Locality in the Shire of Gnowangerup, Western Australia

Toompup is a rural locality of the Shire of Gnowangerup in the Great Southern region of Western Australia. Toompup borders the townsite of Borden and Chester Pass Road in the west and the townsite of Ongerup in the north-east. The Toompup Nature Reserve is located within Toompup.

==History==
Toompup is located on the traditional land of the Koreng people of the Noongar nation.

Toompup was once the final siding on the Tambellup to Ongerup railway line before its terminus at Ongerup, open from 1913 to 1957. The site of the former siding is now within the Toompup Nature Reserve. A second siding, Laurier, was further west and also within the boundary of the current locality.

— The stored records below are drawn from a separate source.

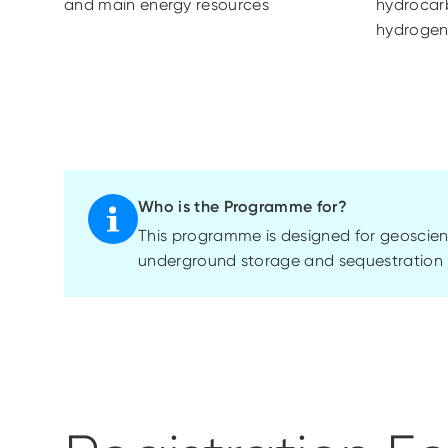
and main energy resources
hydrocar
hydrogen
Who is the Programme for?
This
programme
is designed for geoscien
underground storage and sequestration 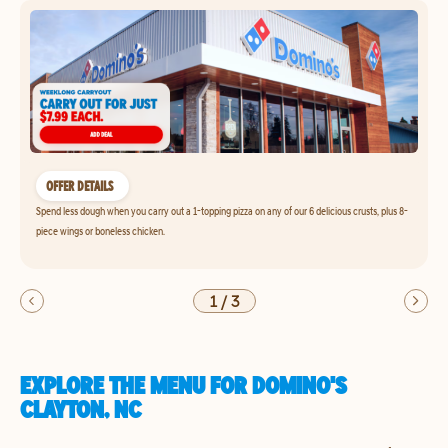
OFFER DETAILS
Spend less dough when you carry out a 1-topping pizza on any of our 6 delicious crusts, plus 8-
piece wings or boneless chicken.
1
/
3
EXPLORE THE MENU FOR DOMINO'S
CLAYTON, NC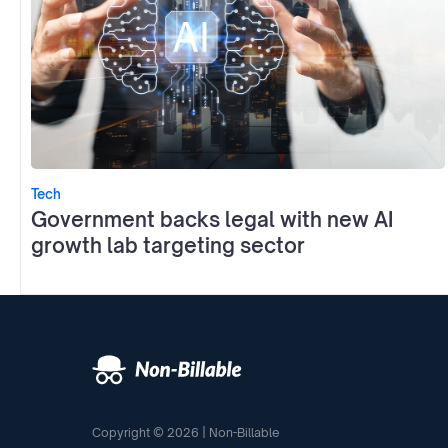
Tech
Government backs legal with new AI
growth lab targeting sector
Copyright © 2026 | Non-Billable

The Toompup School site is on the shire's heritage register. A weatherboard building with an iron roof functioned as the local school from 1923 to 1934 as one of many bush schools within the shire.

==Nature reserve==
The Toompup Nature Reserve was gazetted on 28 October 1966, has a size of 2.09 km2, and is located within the Mallee bioregion.